Меня мучит мысль, что я могла чем-нибудь огорчить Вас в последних письмах, что Вы говорите со мной так враждебно; но Вы же знаете, Александр Васильевич, что ни за что на свете я не хотела бы сделать Вам больно, если же Вам было что-нибудь неприятно в них – простите мне невольную вину. Возражать Вам на тему о том, чего Вы достойны и чего нет – я не буду; скажу только, что Вы всегда высоко стояли в моих мыслях, и я не знаю за Вами поступка, который ронял бы Вас в моих глазах. Несчастье есть несчастье, если его невозможно предотвратить, а не вина и не “позорное деяние”, как Вы говорите. И я совсем не судья Вам, а только очень большой и верный друг, и право же, Александр Васильевич милый, совсем не заслужила, чтобы Вы так холодно отстраняли меня от себя. Это совсем не упрек, ведь я знаю, как трудно, как тяжело Вам теперь, Вы могли бы говорить мне все что угодно – я не в состоянии поставить Вам в вину ничего. Желаете ли Вы этого или нет, мое отношение к Вам остается неизменным. До свидания, друг мой, дорогой Александр Васильевич. Пусть Господь сохранит Вас и пошлет Вам мир душевный. Я же помню и молюсь за Вас как всегда…»

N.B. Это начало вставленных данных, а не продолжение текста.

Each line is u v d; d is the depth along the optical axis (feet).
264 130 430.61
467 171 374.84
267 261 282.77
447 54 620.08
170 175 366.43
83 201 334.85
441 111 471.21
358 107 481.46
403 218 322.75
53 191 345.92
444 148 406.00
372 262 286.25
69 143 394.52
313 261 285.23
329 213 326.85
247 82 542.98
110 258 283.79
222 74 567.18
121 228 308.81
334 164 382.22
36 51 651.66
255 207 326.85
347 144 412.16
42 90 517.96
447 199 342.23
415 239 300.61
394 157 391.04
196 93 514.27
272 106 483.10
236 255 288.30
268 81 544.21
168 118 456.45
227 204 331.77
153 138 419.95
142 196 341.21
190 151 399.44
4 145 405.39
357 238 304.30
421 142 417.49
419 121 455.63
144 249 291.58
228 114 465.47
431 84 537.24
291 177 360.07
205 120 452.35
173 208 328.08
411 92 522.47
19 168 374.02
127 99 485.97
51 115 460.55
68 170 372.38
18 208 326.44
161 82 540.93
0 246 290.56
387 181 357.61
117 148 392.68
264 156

Похоже, Тимирева не очень понимала, что происходит с адмиралом. Еще раньше она услышала в его словах нотки какого-то мистического страха («Вы говорите о расплате за счастье – это очень тяжелая расплата, не соответст[вующая] тому, за что приходится платить. Будем думать, Александр Васильевич милый, что это жертва судьбе надолго вперед и что вслед за этим ужасом и горем будут более светлые дни») и прочла нечто, ее глубоко поразившее: «Вы пишете о том, что Ваше несчастье должно возбуждать что-то вроде презрения, почему, я не понимаю. Кроме самого нежного участия, самого глубокого сострадания я ничего не нахожу в своем сердце… Кроме ласки, внимания и радости я никогда ничего не видела от Вас, милый Александр Васильевич; неужели же правда Вы считаете меня настолько бессердечной, чтобы я была в состоянии отвернуться от самого дорогого моего друга только потому, что на его долю выпало большое несчастье?» Буквальное, а возможно, и неверное прочтение каких-то слов Колчака, которых мы не знаем, должно было повергнуть Анну Васильевну в подлинное смятение, и стоит только подивиться ее самообладанию, чуткости и заботливому такту. Очевидно, в первый раз она невольно допустила в сильном и умном Колчаке такой недостаток великодушия, который заставил бы его заподозрить любимую женщину в способности «отвернуться» от флотоводца, подвергшегося удару судьбы.
Той же логикой руководствуются и современные авторы, категорически утверждая: «Профессия настолько захватила адмирала, что в музыке он признавал только героическое, сведения о цветоводстве черпал из истории войн, а свои отношения с женщинами строил, исходя из принципа, что любви достоин только воин-победитель». Опираясь, должно быть, на слова Бубнова («Со свойственным ему возвышенным пониманием своего начальнического долга он считал себя ответственным за все, что происходило на флоте под его командой, и потому приписывал своему недосмотру гибель этого броненосца, хотя на самом деле тут ни малейшей вины его не было»), другой исследователь говорит о «комплексе вины», мешавшем Александру Васильевичу «жить и полноценно исполнять свои обязанности», – как будто не обращая внимания, что в такой степени «комплекс» уже становится близок к помешательству, которое вряд ли можно было «стряхнуть», «придя в себя». И хотя окончательного ответа и полностью достоверной реконструкции здесь дать, конечно, нельзя, – стоит задуматься, какие предположения о душевном состоянии и даже мировоззрении Колчака было бы все-таки допустимо сделать?